Tips and Other Useful Information#

While RelStorage is essentially a drop-in replacement for FileStorage or ZEO, there are a few differences. This document will highlight some of those. Much of this information is applicable for all storages, though.

The Importance of Managing Transaction Lifetimes#

ZODB, and many other Python libraries, use transaction to represent application-level transactions.

When using RelStorage, an application-level transaction is also backed by a RDBMS transaction. In order to present a consistent view of the data in the database, RDBMS transactions typically need to reserve certain resources. In some database implementations, if these resources are reserved for long enough, problems can develop. For example, under PostgreSQL, problems with the auto-vacuum processes might emerge, manifesting as reduced performance and increased disk usage.

For this reason, it is important to be aware of, and manage, the lifetime of application-level transactions.

A secondary reason to manage application-level transaction lifetimes is that after transaction boundaries (starting a new transaction) is the only time a ZODB Connection can see new object states, including new objects. (Technically there are some ways around this, but they’re not recommended and can lead to consistency errors.)

Use Explicit Transaction Managers#

The best way to ensure transaction lifetimes are managed correctly is to be explicit about transaction lifetimes. That means making a call to begin(), followed by a call to commit() or abort() after the application has done its work (in a timely fashion).

Unfortunately, for historical reasons, the transaction library does not require this by default. In that mode, any use of a ZODB Connection or persistent object may automatically start a new transaction. Version 3 of the transaction library provides a new explicit attribute; when set to True, the library will enforce proper lifetime management. This has the added benefit of being much more efficient.

Applications that use the global transaction manager can set this attribute (in each thread) before opening a database connection:

import transaction
transaction.manager.explicit = True
transaction.begin()
try:
    ...
except:
    transaction.abort()
    raise
else:
    transaction.commit()

For new applications, and carefully written existing applications, this is usually an easy change.

It’s also possible to use a non-global transaction manager just with the ZODB. This manager can be put into explicit mode:

import transaction
txm = transaction.TransactionManager(explicit=True)
db = ZODB.config.databaseFromFile('path/to/config')
conn = db.open(txm)
txm.begin()
try:
    ...
except:
    transaction.abort()
    raise
else:
    transaction.commit()

Caution

This won’t work with other libraries that expect to use the global transaction manager.

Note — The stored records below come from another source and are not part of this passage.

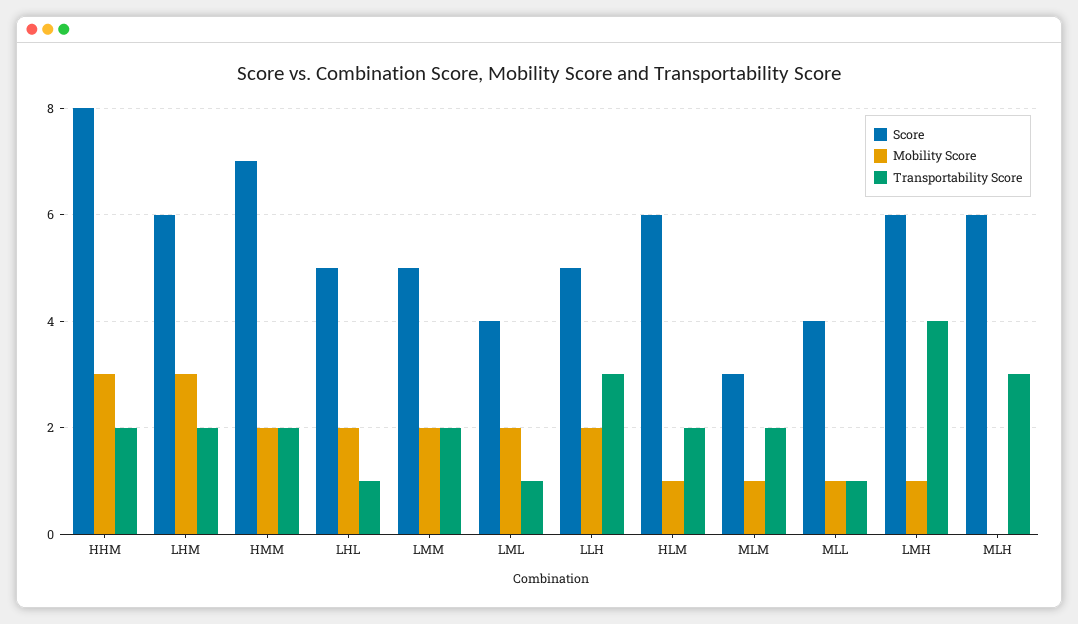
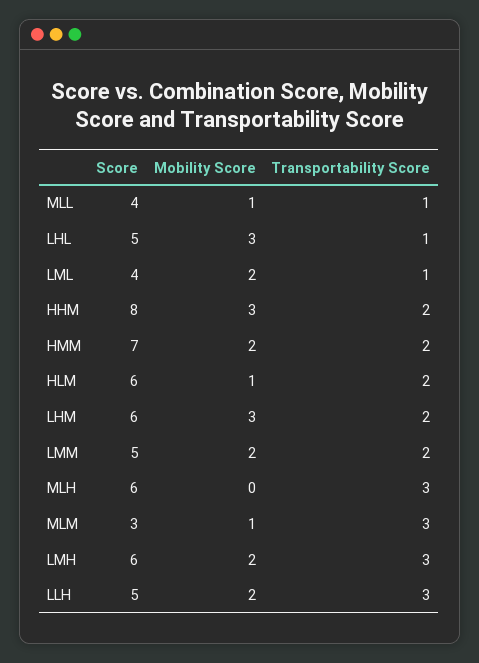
  {
    "Score": {
      "HHM": 8,
      "LHM": 6,
      "HMM": 7,
      "LHL": 5,
      "LMM": 5,
      "LML": 4,
      "LLH": 5,
      "HLM": 6,
      "MLM": 3,
      "MLL": 4,
      "LMH": 6,
      "MLH": 6
    },
    "Mobility Score": {
      "HHM": 3,
      "LHM": 3,
      "HMM": 2,
-     "LHL": 2,
+     "LHL": 3,
      "LMM": 2,
      "LML": 2,
      "LLH": 2,
      "HLM": 1,
      "MLM": 1,
      "MLL": 1,
-     "LMH": 1,
+     "LMH": 2,
      "MLH": 0
    },
    "Transportability Score": {
      "HHM": 2,
      "LHM": 2,
      "HMM": 2,
      "LHL": 1,
      "LMM": 2,
      "LML": 1,
      "LLH": 3,
      "HLM": 2,
-     "MLM": 2,
+     "MLM": 3,
      "MLL": 1,
-     "LMH": 4,
+     "LMH": 3,
      "MLH": 3
    }
  }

Using a transaction runner that’s aware of explicit transactions, such as nti.transactions.loop.TransactionLoop is another option.

The Importance of Closing The Database#

Once you’ve opened a ZODB database, it’s important to always call close on that database when you are finished with it.

Important

This includes at program exit time if a script just “falls off the end.”

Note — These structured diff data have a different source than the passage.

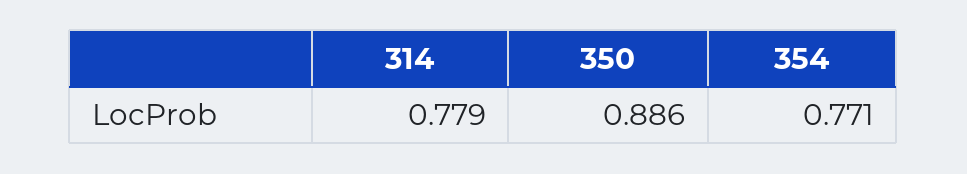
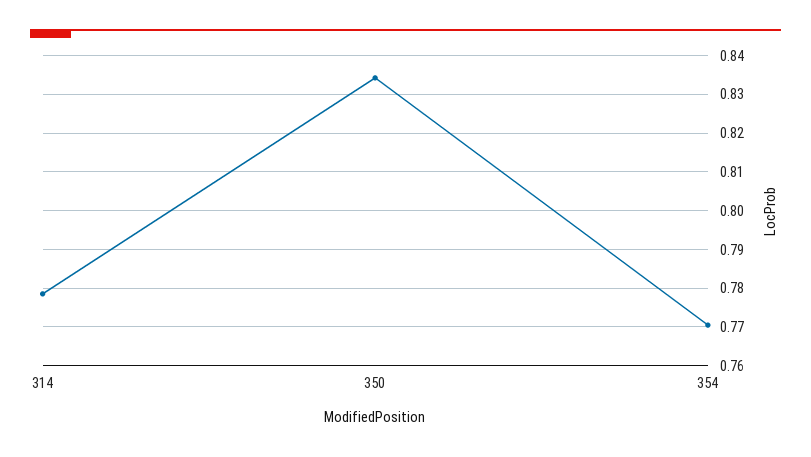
  {
    "314": 0.779,
-   "350": 0.886,
+   "350": 0.834,
    "354": 0.771
  }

FileStorage writes its index out when the database is closed, and RelStorage writes its persistent cache files when the database is closed. If the database is never closed, this work doesn’t happen.

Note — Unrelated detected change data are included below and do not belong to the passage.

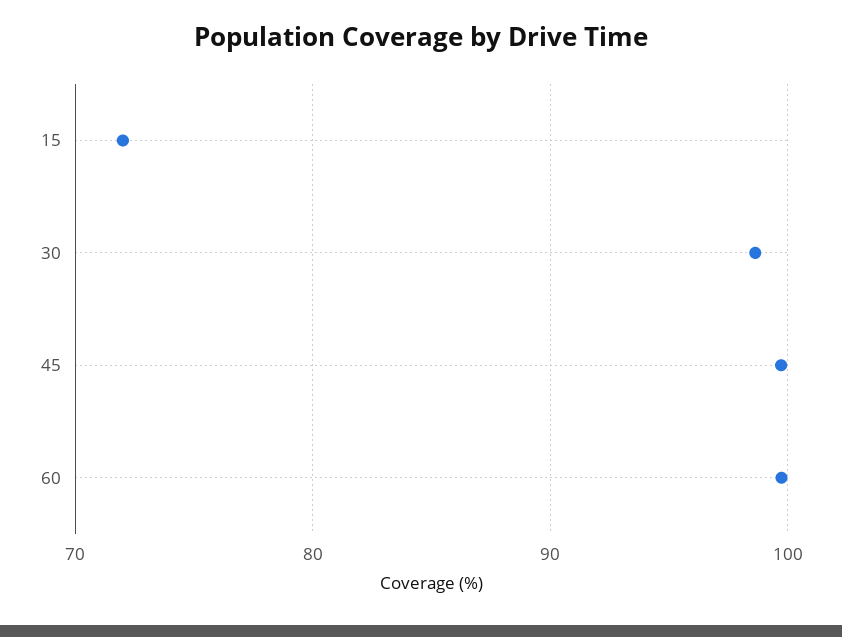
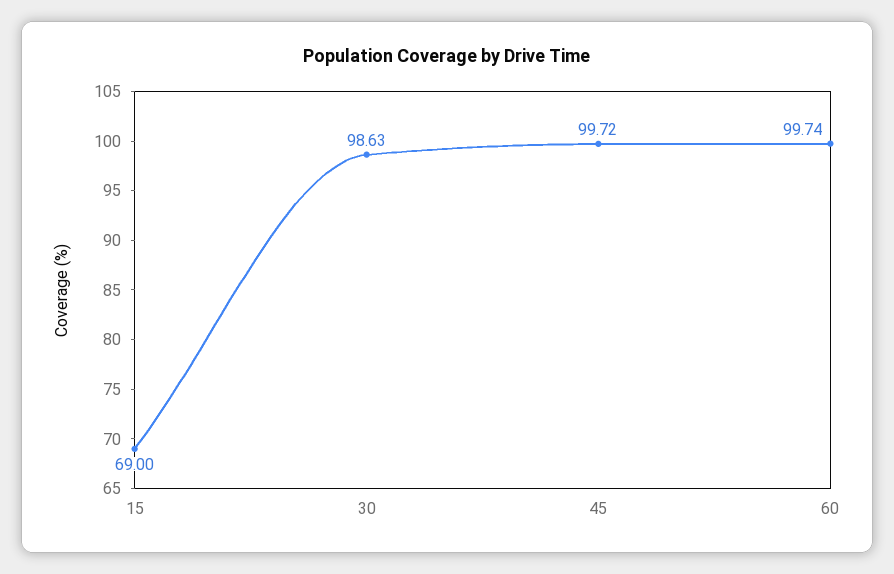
  {
-   "15": 72,
+   "15": 69,
    "30": 98.63,
    "45": 99.72,
    "60": 99.74
  }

The way in which this is done is application specific. Some frameworks or application servers (such as gunicorn) have hooks or events that are called or fired which make good times to close the database.

A simple way to do this can be with atexit handlers. To decouple the handler from the database, the application might want to maintain a registry of open databases. Here’s an example using zope.component:

import atexit
from zope import component
from ZODB.interfaces import IDatabase

def close_database():
   db = component.getGlobalSiteManager().queryUtility(IDatabase)
   if db is None:
       return # already closed
   db.close()
   component.getGlobalSiteManager().unregisterUtility(db, IDatabase)

atexit.register(close_database)
db = ZODB.config.databaseFromFile('path/to/config')
component.getGlobalSiteManager().registerUtility(db, IDatabase)
try:
    serve_forever()
except:
     close_database()
     raise

It might also be necessary to register a signal handler to perform the same operation in the event of unclean shutdowns. See issue #183 for more discussion.

Packing A Database May Increase Disk Usage#

After packing a RelStorage, whether history-free or history-preserving, whether through the ZODB APIs or the command line tool Packing Or Reference Checking A ZODB Storage: zodbpack, you may find that the database disk usage has actually increased, sometimes by a substantial fraction of the main database size.

RelStorage deliberately stores information in the database about the object references it discovered during packing. The next time a pack is run, this information is used for objects that haven’t changed, making it unnecessary for RelStorage to discover it again. In turn, this makes subsequent packs substantially faster when there are many objects that haven’t changed (which is typically the case for many applications.)

A future version of RelStorage might provide the option to remove this data when a pack finishes.

You can also use the multi-zodb-gc script provided by the zc.zodbdgc project to pack a RelStorage. It does not store this persistent data, but it may be substantially slower than the native packing capabilities, especially on large databases.

Use readCurrent(ob) Judiciously#

At least on PostgreSQL, this involves disk I/O. See PostgreSQL for more.